§ Exercise directions
Could you repeat the lines starting at the beginning of the material and ending at the line that contains "9: (632, 303)", swapping "top-left" for "upper-left" and leaving everything else unchanged?

(Collected data entries)

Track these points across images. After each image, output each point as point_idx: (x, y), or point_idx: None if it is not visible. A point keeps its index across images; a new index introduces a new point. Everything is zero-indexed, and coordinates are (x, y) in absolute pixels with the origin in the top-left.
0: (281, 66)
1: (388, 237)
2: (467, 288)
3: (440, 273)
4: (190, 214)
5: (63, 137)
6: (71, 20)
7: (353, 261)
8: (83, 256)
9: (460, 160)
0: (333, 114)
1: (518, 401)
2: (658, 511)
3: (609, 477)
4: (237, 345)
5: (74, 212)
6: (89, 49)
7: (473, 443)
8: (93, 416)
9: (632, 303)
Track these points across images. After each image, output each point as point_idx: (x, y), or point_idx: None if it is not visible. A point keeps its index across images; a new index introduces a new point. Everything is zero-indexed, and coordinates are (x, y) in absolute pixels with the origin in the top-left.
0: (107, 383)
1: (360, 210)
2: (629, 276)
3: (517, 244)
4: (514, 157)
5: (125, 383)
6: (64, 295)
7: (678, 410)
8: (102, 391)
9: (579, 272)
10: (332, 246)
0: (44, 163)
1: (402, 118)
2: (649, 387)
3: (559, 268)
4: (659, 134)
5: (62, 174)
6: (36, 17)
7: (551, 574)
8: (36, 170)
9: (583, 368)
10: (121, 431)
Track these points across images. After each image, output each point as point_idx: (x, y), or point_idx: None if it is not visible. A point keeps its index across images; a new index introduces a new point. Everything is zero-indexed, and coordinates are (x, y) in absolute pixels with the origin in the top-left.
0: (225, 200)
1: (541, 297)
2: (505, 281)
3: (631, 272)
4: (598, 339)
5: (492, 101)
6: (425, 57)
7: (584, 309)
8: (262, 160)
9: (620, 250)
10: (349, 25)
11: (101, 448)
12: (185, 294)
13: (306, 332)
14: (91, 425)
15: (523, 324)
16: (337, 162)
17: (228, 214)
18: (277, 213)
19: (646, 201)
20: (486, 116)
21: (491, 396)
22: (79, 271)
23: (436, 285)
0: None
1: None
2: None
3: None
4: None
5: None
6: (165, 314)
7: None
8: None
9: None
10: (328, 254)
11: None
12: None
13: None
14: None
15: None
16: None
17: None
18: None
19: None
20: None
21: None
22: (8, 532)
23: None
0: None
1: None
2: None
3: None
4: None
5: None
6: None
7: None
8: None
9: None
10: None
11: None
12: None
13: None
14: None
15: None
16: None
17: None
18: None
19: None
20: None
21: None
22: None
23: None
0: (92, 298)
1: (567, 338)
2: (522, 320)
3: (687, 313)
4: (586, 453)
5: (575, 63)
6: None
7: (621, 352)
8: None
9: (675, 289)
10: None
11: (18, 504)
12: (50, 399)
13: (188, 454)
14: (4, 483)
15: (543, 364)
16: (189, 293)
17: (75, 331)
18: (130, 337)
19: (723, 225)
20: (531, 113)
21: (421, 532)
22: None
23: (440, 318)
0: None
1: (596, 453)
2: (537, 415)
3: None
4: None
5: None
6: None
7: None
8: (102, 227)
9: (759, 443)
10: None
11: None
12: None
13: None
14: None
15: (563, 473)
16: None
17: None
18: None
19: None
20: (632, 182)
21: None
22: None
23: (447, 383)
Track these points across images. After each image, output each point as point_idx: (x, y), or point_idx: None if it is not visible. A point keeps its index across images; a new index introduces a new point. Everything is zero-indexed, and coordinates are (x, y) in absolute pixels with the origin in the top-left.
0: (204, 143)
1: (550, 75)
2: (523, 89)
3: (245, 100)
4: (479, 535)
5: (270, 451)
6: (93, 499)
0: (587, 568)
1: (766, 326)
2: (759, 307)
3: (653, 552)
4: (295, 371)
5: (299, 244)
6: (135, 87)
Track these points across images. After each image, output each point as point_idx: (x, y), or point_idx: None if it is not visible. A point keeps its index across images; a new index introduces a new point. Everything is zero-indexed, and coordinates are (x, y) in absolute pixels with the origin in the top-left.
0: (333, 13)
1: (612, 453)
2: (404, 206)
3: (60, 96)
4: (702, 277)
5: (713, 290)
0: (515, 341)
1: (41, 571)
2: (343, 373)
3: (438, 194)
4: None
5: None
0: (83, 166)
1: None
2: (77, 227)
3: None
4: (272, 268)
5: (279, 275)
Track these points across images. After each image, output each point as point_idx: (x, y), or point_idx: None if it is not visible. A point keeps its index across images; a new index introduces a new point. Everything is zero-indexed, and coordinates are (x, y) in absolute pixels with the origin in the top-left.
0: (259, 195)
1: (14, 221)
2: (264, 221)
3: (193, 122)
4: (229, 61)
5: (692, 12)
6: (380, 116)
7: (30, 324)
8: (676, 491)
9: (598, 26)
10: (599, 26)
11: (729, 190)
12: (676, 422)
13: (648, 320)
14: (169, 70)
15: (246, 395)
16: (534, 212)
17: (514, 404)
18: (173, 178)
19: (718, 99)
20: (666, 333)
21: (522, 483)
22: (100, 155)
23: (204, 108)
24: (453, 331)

§ Task result
Track these points across images. After each image, output each point as point_idx: (x, y), or point_idx: None if it is not visible. A point keeps its index across images; a new index introduces a new point. Everything is zero-indexed, and coordinates are (x, y) in absolute pixels with the origin in the upper-left.
0: (281, 66)
1: (388, 237)
2: (467, 288)
3: (440, 273)
4: (190, 214)
5: (63, 137)
6: (71, 20)
7: (353, 261)
8: (83, 256)
9: (460, 160)
0: (333, 114)
1: (518, 401)
2: (658, 511)
3: (609, 477)
4: (237, 345)
5: (74, 212)
6: (89, 49)
7: (473, 443)
8: (93, 416)
9: (632, 303)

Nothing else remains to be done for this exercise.